▶ [Directions]: Return, exactly as written, the lines of the material from its top through the line with "Schreibe deine Bewertung", keeping pictures out.

▶ [Supplied data]:
---*---
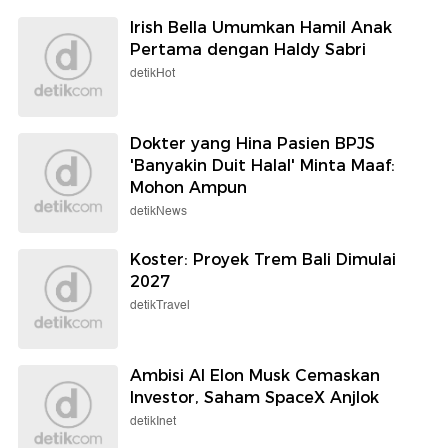
Irish Bella Umumkan Hamil Anak
Pertama dengan Haldy Sabri
detikHot
Dokter yang Hina Pasien BPJS
'Banyakin Duit Halal' Minta Maaf:
Mohon Ampun
detikNews
Koster: Proyek Trem Bali Dimulai
2027
detikTravel
Ambisi AI Elon Musk Cemaskan
Investor, Saham SpaceX Anjlok
detikInet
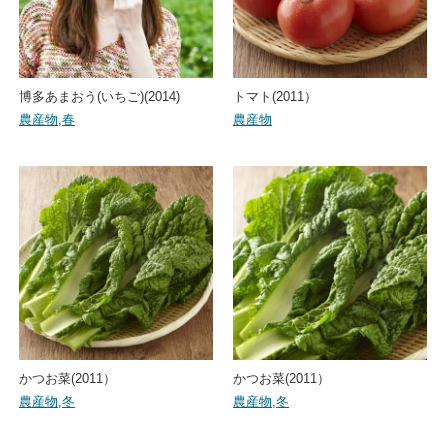
博多あまおう(いちご)(2014)
トマト(2011）
農産物
,
春
農産物
かつお菜(2011）
かつお菜(2011）
農産物
,
冬
農産物
,
冬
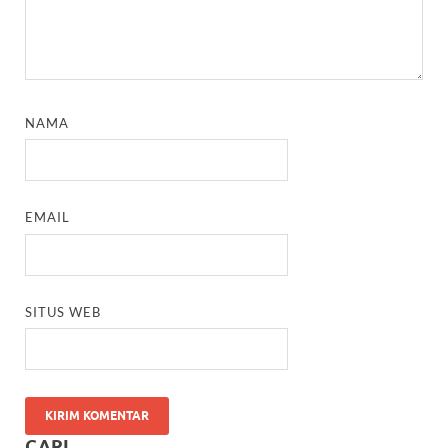
NAMA
EMAIL
SITUS WEB
CARI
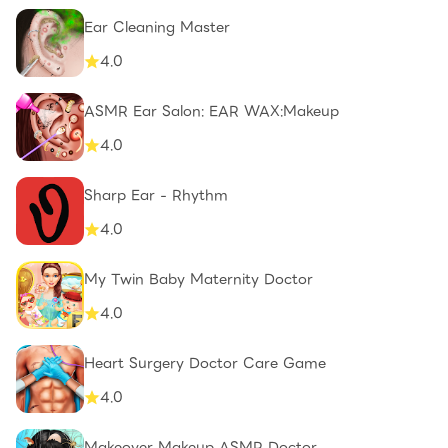
Ear Cleaning Master
4.0
ASMR Ear Salon: EAR WAX:Makeup
4.0
Sharp Ear - Rhythm
4.0
My Twin Baby Maternity Doctor
4.0
Heart Surgery Doctor Care Game
4.0
Makeover Makeup ASMR Doctor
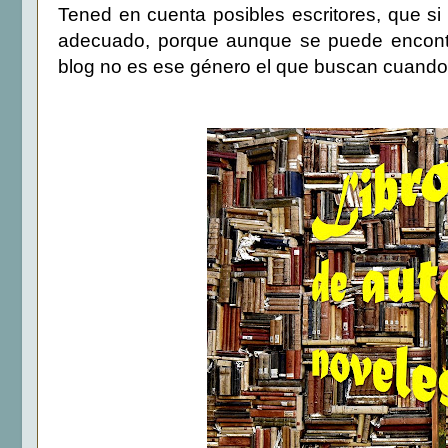
Tened en cuenta posibles escritores, que si
adecuado, porque aunque se puede encontra
blog no es ese género el que buscan cuando 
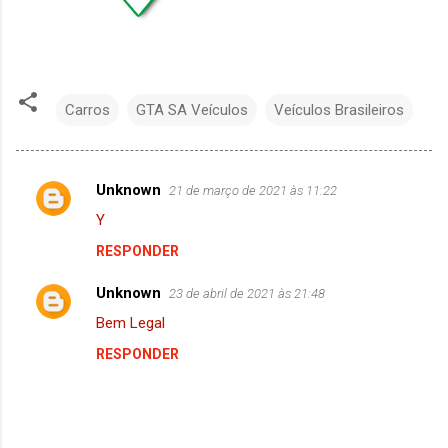
Carros
GTA SA Veículos
Veículos Brasileiros
Unknown
21 de março de 2021 às 11:22
C
Y
o
RESPONDER
m
e
Unknown
23 de abril de 2021 às 21:48
n
Bem Legal
t
RESPONDER
á
r
i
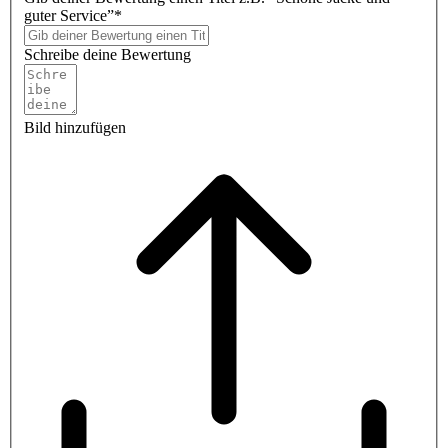
guter Service”*
Schreibe deine Bewertung
Bild hinzufügen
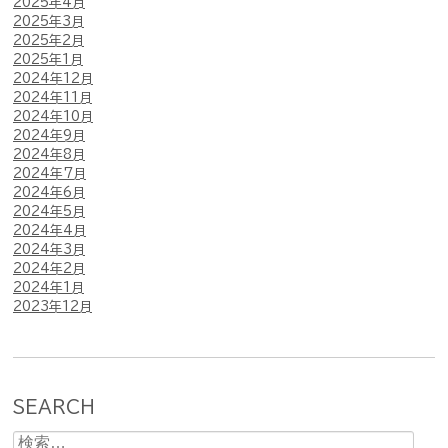
2025年4月
2025年3月
2025年2月
2025年1月
2024年12月
2024年11月
2024年10月
2024年9月
2024年8月
2024年7月
2024年6月
2024年5月
2024年4月
2024年3月
2024年2月
2024年1月
2023年12月
SEARCH
検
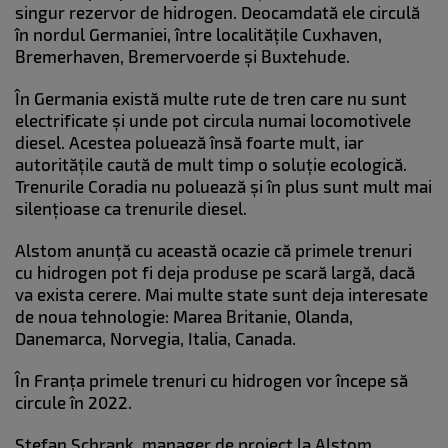
singur rezervor de hidrogen. Deocamdată ele circulă
în nordul Germaniei, între localitățile Cuxhaven,
Bremerhaven, Bremervoerde și Buxtehude.
În Germania există multe rute de tren care nu sunt
electrificate și unde pot circula numai locomotivele
diesel. Acestea poluează însă foarte mult, iar
autoritățile caută de mult timp o soluție ecologică.
Trenurile Coradia nu poluează și în plus sunt mult mai
silențioase ca trenurile diesel.
Alstom anunță cu această ocazie că primele trenuri
cu hidrogen pot fi deja produse pe scară largă, dacă
va exista cerere. Mai multe state sunt deja interesate
de noua tehnologie: Marea Britanie, Olanda,
Danemarca, Norvegia, Italia, Canada.
În Franța primele trenuri cu hidrogen vor începe să
circule în 2022.
Stefan Schrank, manager de proiect la Alstom,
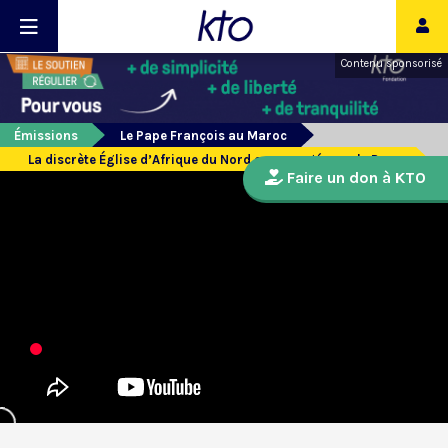
Contenu sponsorisé
Émissions
Le Pape François au Maroc
La discrète Église d’Afrique du Nord encouragée par le Pape
Faire un don à KTO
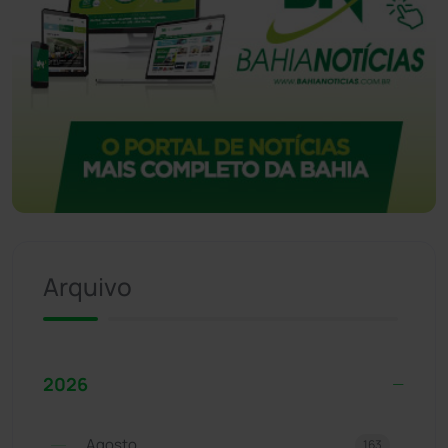
Arquivo
2026
Agosto
163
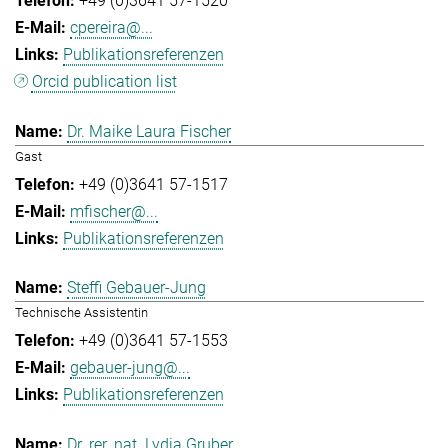
+49 (0)3641 57-1520
cpereira@...
Publikationsreferenzen
Orcid publication list
Dr. Maike Laura Fischer
Gast
+49 (0)3641 57-1517
mfischer@...
Publikationsreferenzen
Steffi Gebauer-Jung
Technische Assistentin
+49 (0)3641 57-1553
gebauer-jung@...
Publikationsreferenzen
Dr. rer. nat. Lydia Gruber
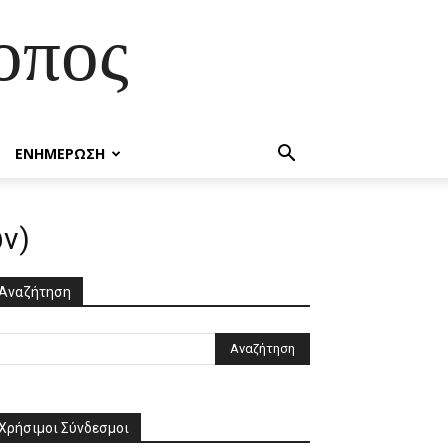
οπος
ΕΝΗΜΕΡΩΣΗ
ών)
Αναζήτηση
Χρήσιμοι Σύνδεσμοι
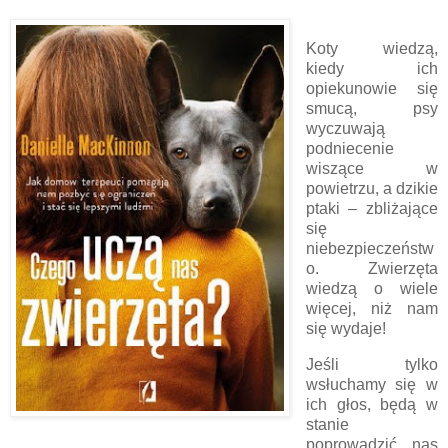
Koty wiedzą,
kiedy ich
opiekunowie się
smucą, psy
wyczuwają
podniecenie
wiszące w
powietrzu, a dzikie
ptaki – zbliżające
się
niebezpieczeństw
o. Zwierzęta
wiedzą o wiele
więcej, niż nam
się wydaje!
Jeśli tylko
wsłuchamy się w
ich głos, będą w
stanie
poprowadzić nas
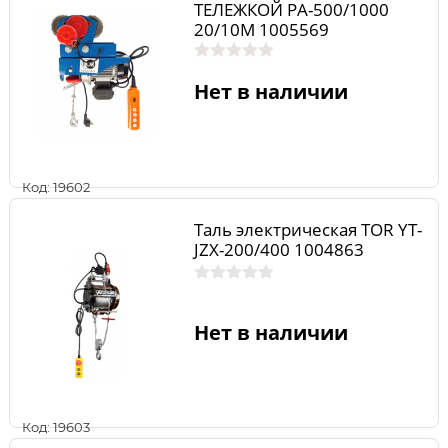
ТЕЛЕЖКОЙ PA-500/1000
20/10M 1005569
Нет в наличии
Код: 19602
Таль электрическая TOR YT-
JZX-200/400 1004863
Нет в наличии
Код: 19603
---*---
▶ [Response]:
Irish Bella Umumkan Hamil Anak
Pertama dengan Haldy Sabri
detikHot
Dokter yang Hina Pasien BPJS
'Banyakin Duit Halal' Minta Maaf:
Mohon Ampun
detikNews
Koster: Proyek Trem Bali Dimulai
2027
detikTravel
Ambisi AI Elon Musk Cemaskan
Investor, Saham SpaceX Anjlok
detikInet
博多あまおう(いちご)(2014)
トマト(2011）
農産物
,
春
農産物
かつお菜(2011）
かつお菜(2011）
農産物
,
冬
農産物
,
冬
NAMA
EMAIL
SITUS WEB
CARI
Ear Cleaning Master
4.0
ASMR Ear Salon: EAR WAX:Makeup
4.0
Sharp Ear - Rhythm
4.0
My Twin Baby Maternity Doctor
4.0
Heart Surgery Doctor Care Game
4.0
Makeover Makeup ASMR Doctor
Tened en cuenta posibles escritores, que si
adecuado, porque aunque se puede encontra
blog no es ese género el que buscan cuando 
Carros
GTA SA Veículos
Veículos Brasileiros
Unknown
21 de março de 2021 às 11:22
C
Y
o
RESPONDER
m
e
Unknown
23 de abril de 2021 às 21:48
n
Bem Legal
t
RESPONDER
á
r
i
guter Service”*
Schreibe deine Bewertung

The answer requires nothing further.